Scary Movies and Nightmares

howtolucid.com

Laghima Pandey

Horror movies affect everyone differently. Some people can sit through an entire marathon and it’s no big deal, while others will be left with some very real feelings of fear and distress. Even knowing that the images seen on screen aren’t real, why do scary movies give some people nightmares? 

Nightmares are terrifying dreams that can wake you up and keep you awake for the rest of the night. They usually occur in the later hours of rapid eye movement sleep. Rapid eye movement sleep (REM sleep) is a unique phase of sleep characterized by random and rapid movement of the eyes, low muscle tone throughout the body, and the presence of vivid dreams. People enter REM sleep within the first 90 minutes of falling asleep and, as the sleep cycle repeats throughout the night, REM sleep occurs several times nightly. During REM sleep, the brain is almost as active as it is when we are awake. 

If watching a horror movie makes you feel scared and anxious, it may play out in your dreams as well. “We’re wired to develop some anxiety in response to a threat,” Sunny Volano, a Licensed Professional Counselor and therapist specializing in anxiety, tells Bustle. “While movies are not a real threat, they create the same fear in your brain, and it has trouble telling what’s real versus imaginary. Scary movies can cause someone to have nightmares because it triggers the fight or flight response.”
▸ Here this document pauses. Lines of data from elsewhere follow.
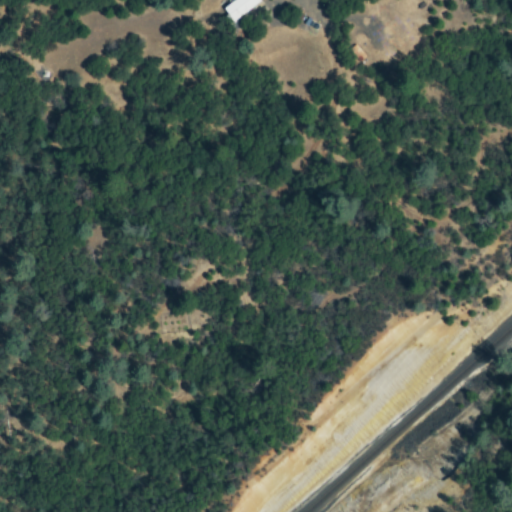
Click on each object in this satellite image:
building: (239, 9)
building: (377, 39)
railway: (411, 421)
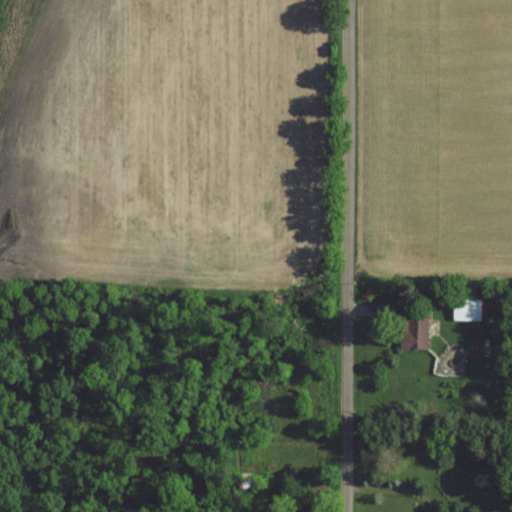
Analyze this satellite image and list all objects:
road: (348, 256)
building: (468, 309)
building: (412, 324)
building: (247, 438)
building: (240, 480)
road: (395, 487)
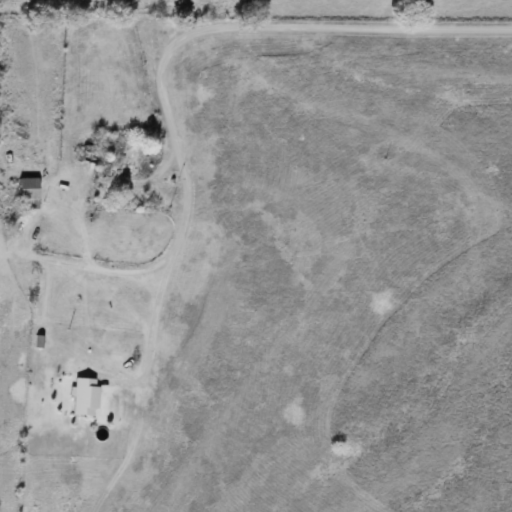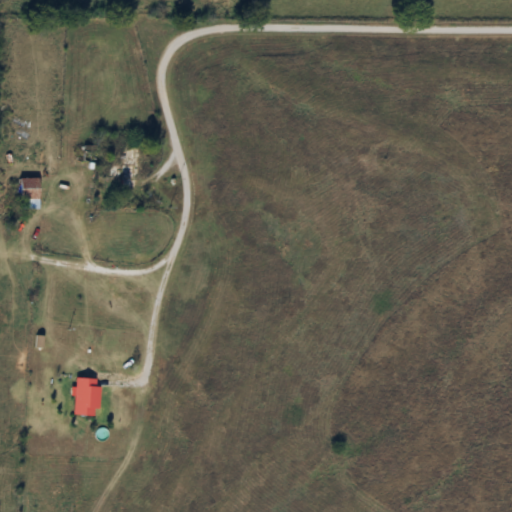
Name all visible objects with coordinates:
road: (347, 31)
road: (166, 94)
building: (124, 167)
building: (25, 190)
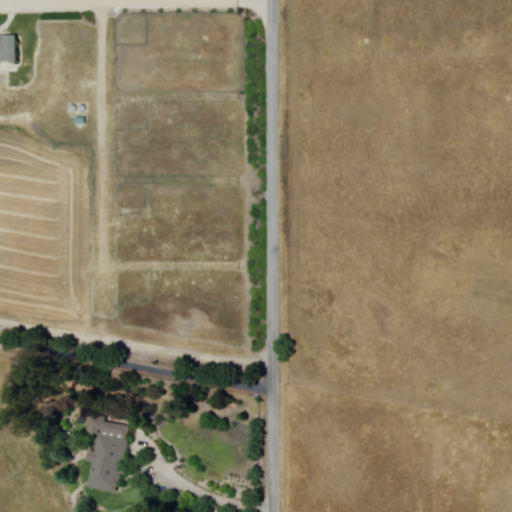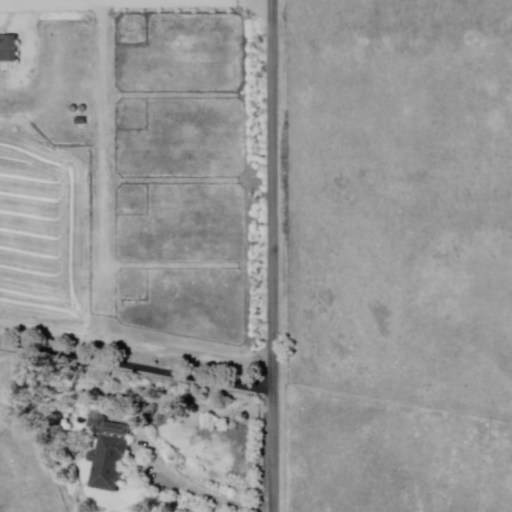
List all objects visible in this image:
road: (79, 0)
building: (11, 49)
building: (11, 50)
road: (270, 256)
road: (135, 346)
road: (135, 364)
building: (103, 454)
building: (112, 454)
road: (199, 492)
According to Volano, it’s why people with anxiety or trauma are more prone to getting nightmares. If someone is always slightly on alert, they may be more sensitive to scary images like blood, gore, and violence. “These images can get stuck in your head and can lead someone with anxiety to feel fearful over what could happen to them or someone they love,” Volano says.

“Dreams are stories created by our minds to help us express and expel complicated emotions,” Pam Muller, dream expert and author, tells Bustle. “In fact, noted dream researcher Ernest Hartmann, M.D. said that dreams contextualize our emotions. It’s our biological attempt at learning from our heightened emotional experiences.”

When you have a “sudden spike” in emotional response, like getting scared from a terrifying image on screen, your brain takes note of that experience and sees it as a learning opportunity. After a scary movie, your brain tells itself that there’s something here worth paying attention to.

“Nightmares after horror films are our mind’s attempt to feel the full extent of the emotions that arose during the screening, specifically emotions that we didn’t allow ourselves to fully realize or feel at the time,” Muller says. It’s your brain’s way of working out the scary experience so you can avoid having another negative response like that again in the future.